Friday, May 18, 2007

Faith - iii - the 'Experiential' approach

Today we want to consider that which is the other side, the other extreme of faith. Originally, experience, to put it simplistically, was the hallmark of Liberal Protestant Christianity and theology. It was seen as the means of understanding Christianity's relevancy in a 'modern' world where miracles and the supernatural were rejected outright as violations of the closed system of nature and rationale thought. If the very and most mysterious tenets of the faith were to be discarded, experience became the very essence of faith in Jesus Christ.

In our own modern/post-modern world, experience does not necessarily mean the same thing, or function for the individual believer in the same manner. No, instead, experience has to do with transcending the transcendent - that is, it is a manner of "feeling" something in the midst of worship, prayer, or anything else that can come under the label of "Christian". Today experience is an important hallmark for many self-proclaimed 'emergent' churches and Christians, as a subtle (or not so subtle) way of diminishing the importance of doctrine, while at the same time, supposedly uplifting the centrality of the dynamic of relationship between humanity and God.And this is the very problem of this second extreme. It is enslaved to a set sense of feelings; and it holds true faith captive to the expectation of those feelings being continually experienced in an ongoing manner. For those feelings not to be experienced, whether in the context of worship or any other "Christian" activity, is to invalidate the power or validity of an event which in truth is subject purely to God's sovereign act.

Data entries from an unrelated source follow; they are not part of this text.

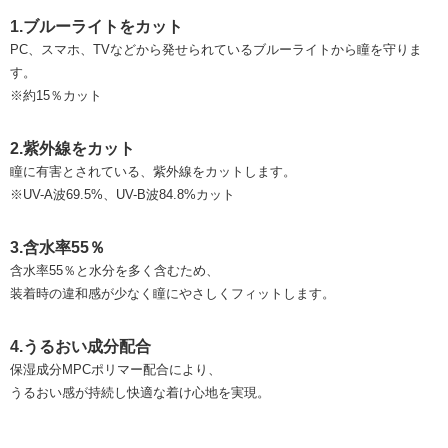
1.ブルーライトをカット
PC、スマホ、TVなどから発せられているブルーライトから瞳を守りま
す。
※約15％カット
2.紫外線をカット
瞳に有害とされている、紫外線をカットします。
※UV-A波69.5%、UV-B波84.8%カット
3.含水率55％
含水率55％と水分を多く含むため、
装着時の違和感が少なく瞳にやさしくフィットします。
4.うるおい成分配合
保湿成分MPCポリマー配合により、
うるおい感が持続し快適な着け心地を実現。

This approach to faith, too, sets up a false dichotomy that pits the intellect against experience. This particular extreme puts God as the object of our determinations, and the individual as the subject who determines what is real, what is valid via their own 'experience'. Humanity becomes the real authority on what is real. Individuals become the arbiter of truth as it transcends their emotions and feelings. This becomes. then, an Ebionitic Christ, being driven by the flesh, rather than the Spirit of God. Experience, a repetition of these all-important "religious" feelings, becomes the god that is worshipped, not the Triune God of grace, revealed in Jesus Christ. Our faith must be rooted in trusting in the both the veracity of Scripture's testimony of who Jesus is, and what He has done, and that He is as good as the Scriptures tell us He is (that is, the love of God in Jesus Christ for humanity). Only a faith that transcends any "feelings" is a faith that is in Jesus Christ as Savior and Lord.